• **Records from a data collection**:
===============

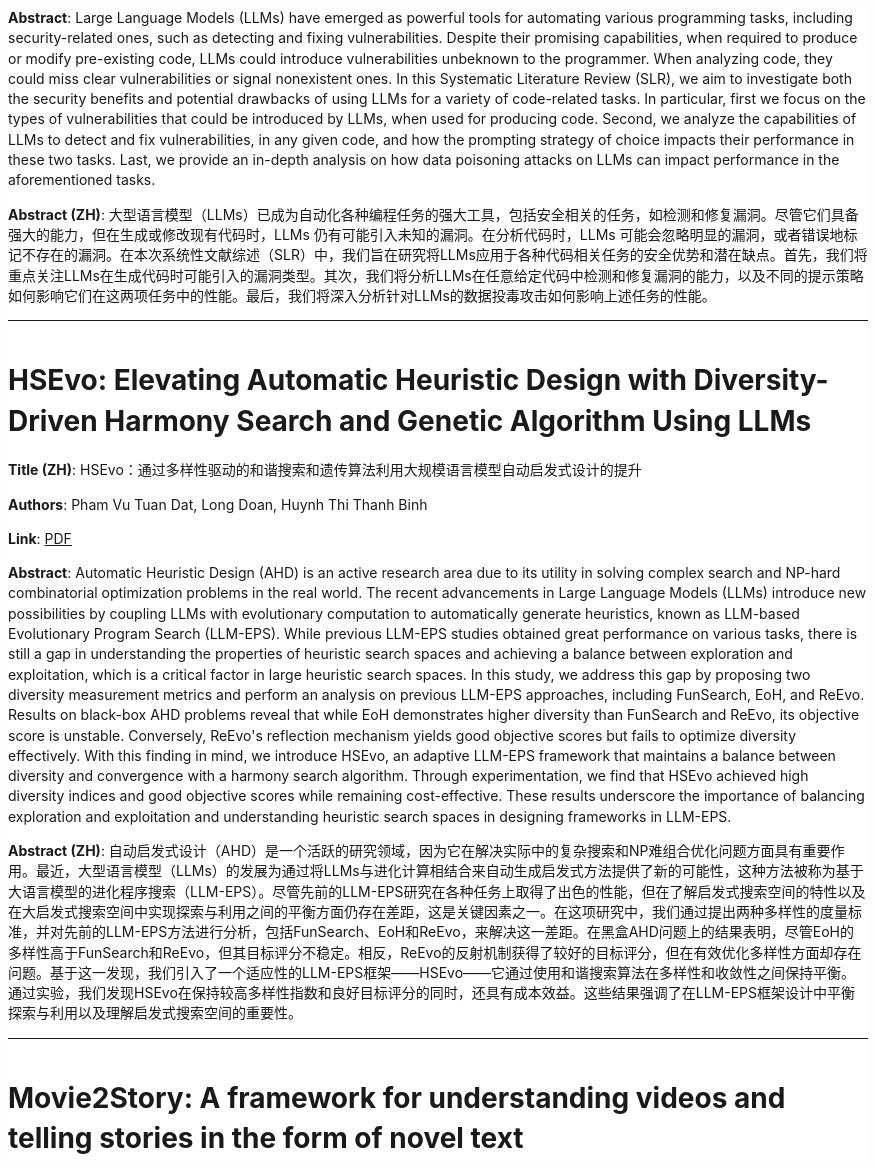 **Abstract**: Large Language Models (LLMs) have emerged as powerful tools for automating various programming tasks, including security-related ones, such as detecting and fixing vulnerabilities. Despite their promising capabilities, when required to produce or modify pre-existing code, LLMs could introduce vulnerabilities unbeknown to the programmer. When analyzing code, they could miss clear vulnerabilities or signal nonexistent ones. In this Systematic Literature Review (SLR), we aim to investigate both the security benefits and potential drawbacks of using LLMs for a variety of code-related tasks. In particular, first we focus on the types of vulnerabilities that could be introduced by LLMs, when used for producing code. Second, we analyze the capabilities of LLMs to detect and fix vulnerabilities, in any given code, and how the prompting strategy of choice impacts their performance in these two tasks. Last, we provide an in-depth analysis on how data poisoning attacks on LLMs can impact performance in the aforementioned tasks. 

**Abstract (ZH)**: 大型语言模型（LLMs）已成为自动化各种编程任务的强大工具，包括安全相关的任务，如检测和修复漏洞。尽管它们具备强大的能力，但在生成或修改现有代码时，LLMs 仍有可能引入未知的漏洞。在分析代码时，LLMs 可能会忽略明显的漏洞，或者错误地标记不存在的漏洞。在本次系统性文献综述（SLR）中，我们旨在研究将LLMs应用于各种代码相关任务的安全优势和潜在缺点。首先，我们将重点关注LLMs在生成代码时可能引入的漏洞类型。其次，我们将分析LLMs在任意给定代码中检测和修复漏洞的能力，以及不同的提示策略如何影响它们在这两项任务中的性能。最后，我们将深入分析针对LLMs的数据投毒攻击如何影响上述任务的性能。 

---
# HSEvo: Elevating Automatic Heuristic Design with Diversity-Driven Harmony Search and Genetic Algorithm Using LLMs 

**Title (ZH)**: HSEvo：通过多样性驱动的和谐搜索和遗传算法利用大规模语言模型自动启发式设计的提升 

**Authors**: Pham Vu Tuan Dat, Long Doan, Huynh Thi Thanh Binh  

**Link**: [PDF](https://arxiv.org/pdf/2412.14995)  

**Abstract**: Automatic Heuristic Design (AHD) is an active research area due to its utility in solving complex search and NP-hard combinatorial optimization problems in the real world. The recent advancements in Large Language Models (LLMs) introduce new possibilities by coupling LLMs with evolutionary computation to automatically generate heuristics, known as LLM-based Evolutionary Program Search (LLM-EPS). While previous LLM-EPS studies obtained great performance on various tasks, there is still a gap in understanding the properties of heuristic search spaces and achieving a balance between exploration and exploitation, which is a critical factor in large heuristic search spaces. In this study, we address this gap by proposing two diversity measurement metrics and perform an analysis on previous LLM-EPS approaches, including FunSearch, EoH, and ReEvo. Results on black-box AHD problems reveal that while EoH demonstrates higher diversity than FunSearch and ReEvo, its objective score is unstable. Conversely, ReEvo's reflection mechanism yields good objective scores but fails to optimize diversity effectively. With this finding in mind, we introduce HSEvo, an adaptive LLM-EPS framework that maintains a balance between diversity and convergence with a harmony search algorithm. Through experimentation, we find that HSEvo achieved high diversity indices and good objective scores while remaining cost-effective. These results underscore the importance of balancing exploration and exploitation and understanding heuristic search spaces in designing frameworks in LLM-EPS. 

**Abstract (ZH)**: 自动启发式设计（AHD）是一个活跃的研究领域，因为它在解决实际中的复杂搜索和NP难组合优化问题方面具有重要作用。最近，大型语言模型（LLMs）的发展为通过将LLMs与进化计算相结合来自动生成启发式方法提供了新的可能性，这种方法被称为基于大语言模型的进化程序搜索（LLM-EPS）。尽管先前的LLM-EPS研究在各种任务上取得了出色的性能，但在了解启发式搜索空间的特性以及在大启发式搜索空间中实现探索与利用之间的平衡方面仍存在差距，这是关键因素之一。在这项研究中，我们通过提出两种多样性的度量标准，并对先前的LLM-EPS方法进行分析，包括FunSearch、EoH和ReEvo，来解决这一差距。在黑盒AHD问题上的结果表明，尽管EoH的多样性高于FunSearch和ReEvo，但其目标评分不稳定。相反，ReEvo的反射机制获得了较好的目标评分，但在有效优化多样性方面却存在问题。基于这一发现，我们引入了一个适应性的LLM-EPS框架——HSEvo——它通过使用和谐搜索算法在多样性和收敛性之间保持平衡。通过实验，我们发现HSEvo在保持较高多样性指数和良好目标评分的同时，还具有成本效益。这些结果强调了在LLM-EPS框架设计中平衡探索与利用以及理解启发式搜索空间的重要性。 

---
# Movie2Story: A framework for understanding videos and telling stories in the form of novel text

===============

Collect every line above that contains the string "EPS研究在各种任务上取得了出色的性能", matching case exactly.

**Abstract (ZH)**: 自动启发式设计（AHD）是一个活跃的研究领域，因为它在解决实际中的复杂搜索和NP难组合优化问题方面具有重要作用。最近，大型语言模型（LLMs）的发展为通过将LLMs与进化计算相结合来自动生成启发式方法提供了新的可能性，这种方法被称为基于大语言模型的进化程序搜索（LLM-EPS）。尽管先前的LLM-EPS研究在各种任务上取得了出色的性能，但在了解启发式搜索空间的特性以及在大启发式搜索空间中实现探索与利用之间的平衡方面仍存在差距，这是关键因素之一。在这项研究中，我们通过提出两种多样性的度量标准，并对先前的LLM-EPS方法进行分析，包括FunSearch、EoH和ReEvo，来解决这一差距。在黑盒AHD问题上的结果表明，尽管EoH的多样性高于FunSearch和ReEvo，但其目标评分不稳定。相反，ReEvo的反射机制获得了较好的目标评分，但在有效优化多样性方面却存在问题。基于这一发现，我们引入了一个适应性的LLM-EPS框架——HSEvo——它通过使用和谐搜索算法在多样性和收敛性之间保持平衡。通过实验，我们发现HSEvo在保持较高多样性指数和良好目标评分的同时，还具有成本效益。这些结果强调了在LLM-EPS框架设计中平衡探索与利用以及理解启发式搜索空间的重要性。 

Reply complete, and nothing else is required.